Glasgow law professor and law graduate awarded prestigious research prizes
Published: 2 November 2012
A University of Glasgow professor and graduate of Law have each been awarded one of five prestigious Phillip Leverhulme Prizes in Law
A University of Glasgow professor and graduate of Law have each been awarded one of five prestigious Philip Leverhulme Prizes in Law, the Leverhulme Trust has just announced.
These Prizes, with a value of £70,000 each, are awarded to outstanding scholars who have made substantial contributions to their particular field of study, recognised at an international level, and where the expectation is that their greatest achievement is yet to come. The Prizes provide funding for the recipient's research over two or three years.
James Chalmers is Regius Professor of Law in the School of Law. His research focuses on criminal law, and he is the author or co-author of a number of leading texts in the area, including The New Law of Sexual Offences in Scotland (2010), Walker and Walker: The Law of Evidence in Scotland (3rd edn, 2009, with Margaret Ross), Legal Responses to HIV and AIDS (2008) and Criminal Defences and Pleas in Bar of Trial (2006, with Fiona Leverick). He is currently engaged in a study of criminalisation, examining the growing extent to which governments resort to criminal law as a regulatory tool.

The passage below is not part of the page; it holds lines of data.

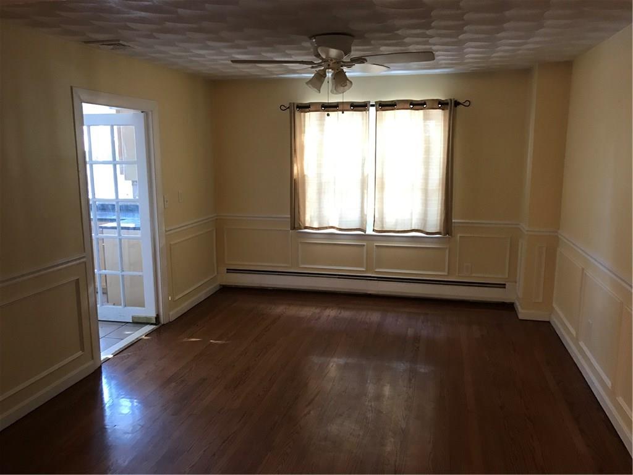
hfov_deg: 63.4
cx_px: 316
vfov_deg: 49.7
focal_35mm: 28
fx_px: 512
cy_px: 238
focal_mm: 3.99
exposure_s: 1/15
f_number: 1.8
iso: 80
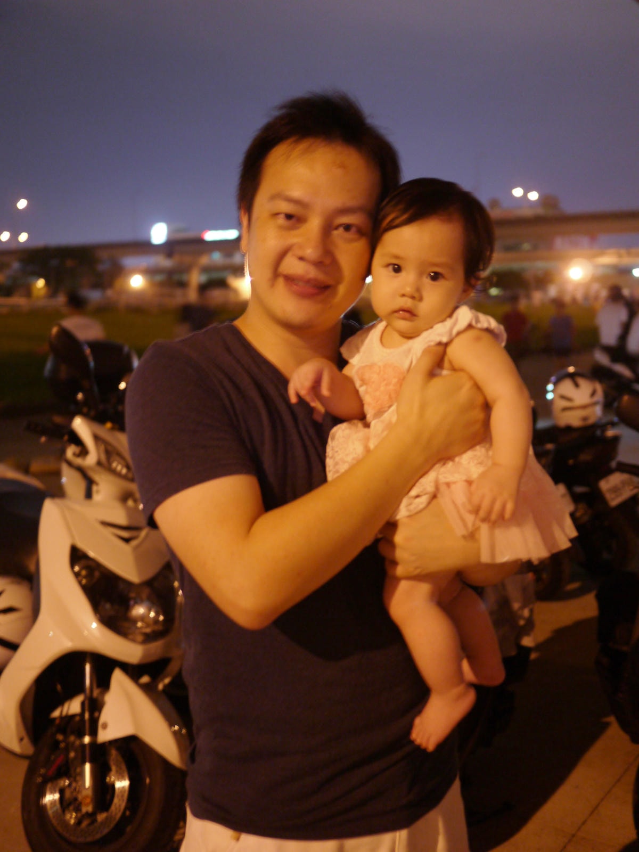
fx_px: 985
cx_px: 320
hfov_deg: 36.0
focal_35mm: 40
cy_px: 426
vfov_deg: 46.8
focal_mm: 20
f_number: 1.7
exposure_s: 1/6
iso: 400
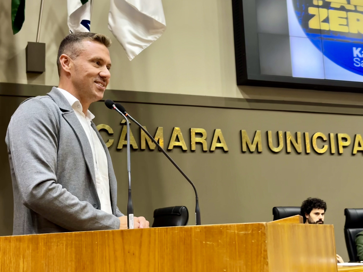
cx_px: 182
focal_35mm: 48
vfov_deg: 30.3
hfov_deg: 39.7
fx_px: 503
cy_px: 136
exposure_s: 1/60
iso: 250
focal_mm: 6.86
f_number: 1.78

Professor Chalmers said: "I am flattered by the Trust's confidence in my abilities. To be awarded a Philip Leverhulme Prizes is a considerable honour, and the funding which it provides will enable me to move forward rapidly with my current research over the next few years."
Dr Marc Moore, an LLB (Honours) graduate of the University of Glasgow, is currently Senior Lecturer in Law at University College London, where he is Deputy Director of the Centre for Commercial Law. He previously worked at the University of Bristol, where he also studied for a PhD. His research focuses on Anglo-American corporate law and governance, capital markets and the theory of the firm. He is the author of Corporate Governance in the Shadow of the State, which will be published in 2013.
Dr Moore said: “I am immensely honoured and grateful to be chosen for this prestigious award, especially alongside such outstanding peers. This prize will buy me the most valuable and scarce resource that an academic could wish for today, which is the gift of time to devote exclusively to one’s current research.”